TokenVerse++: Towards Flexible Multitask Learning with Dynamic Task Activation
This work addresses a practical problem for researchers and practitioners in speech processing by enabling more flexible and scalable multitask learning with partial annotations, though it is incremental over TokenVerse.
The paper tackles the limitation of multitask learning frameworks requiring full labels for all tasks by proposing TokenVerse++, which uses learnable vectors for dynamic task activation to train with partially annotated datasets. It achieves performance on par with or exceeding the baseline TokenVerse across multiple tasks, including ASR and language identification, without sacrificing ASR performance.

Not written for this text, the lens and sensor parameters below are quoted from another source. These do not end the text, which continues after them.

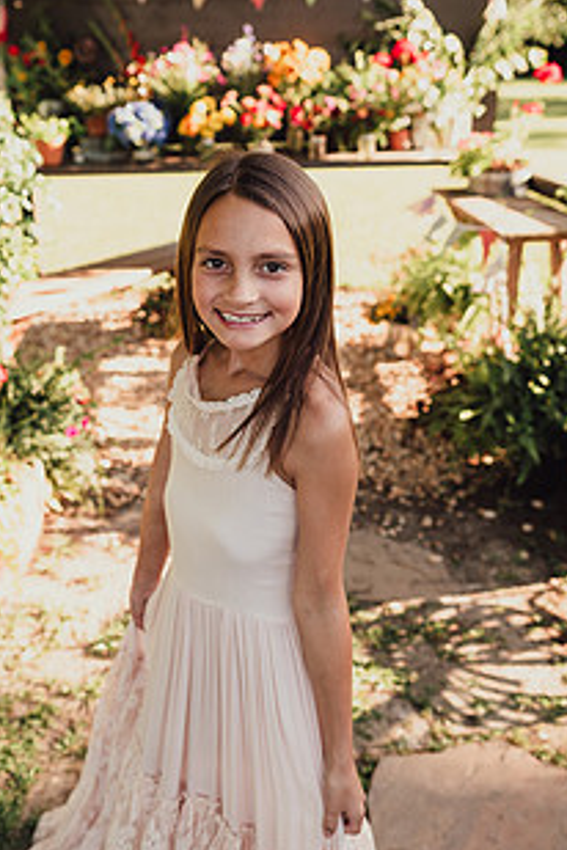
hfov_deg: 37.6
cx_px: 215
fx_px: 827
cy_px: 374
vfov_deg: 54.3
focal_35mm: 35
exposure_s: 1/400
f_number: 2.8
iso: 160
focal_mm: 24
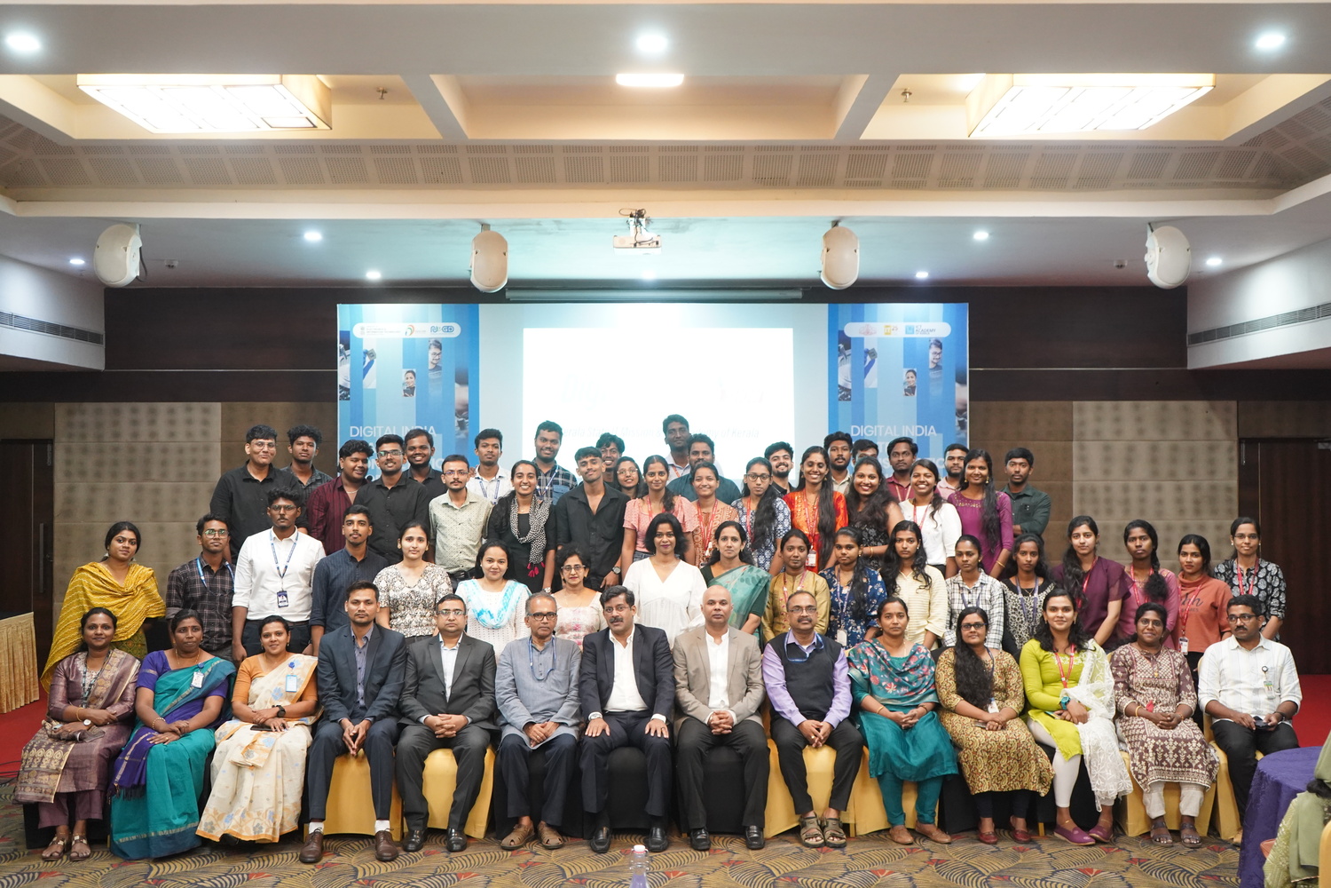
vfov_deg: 36.9
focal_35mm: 36
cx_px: 666
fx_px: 1331
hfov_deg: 53.1
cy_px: 444
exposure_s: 1/50
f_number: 4
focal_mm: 36
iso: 4000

Token-based multitasking frameworks like TokenVerse require all training utterances to have labels for all tasks, hindering their ability to leverage partially annotated datasets and scale effectively. We propose TokenVerse++, which introduces learnable vectors in the acoustic embedding space of the XLSR-Transducer ASR model for dynamic task activation. This core mechanism enables training with utterances labeled for only a subset of tasks, a key advantage over TokenVerse. We demonstrate this by successfully integrating a dataset with partial labels, specifically for ASR and an additional task, language identification, improving overall performance. TokenVerse++ achieves results on par with or exceeding TokenVerse across multiple tasks, establishing it as a more practical multitask alternative without sacrificing ASR performance.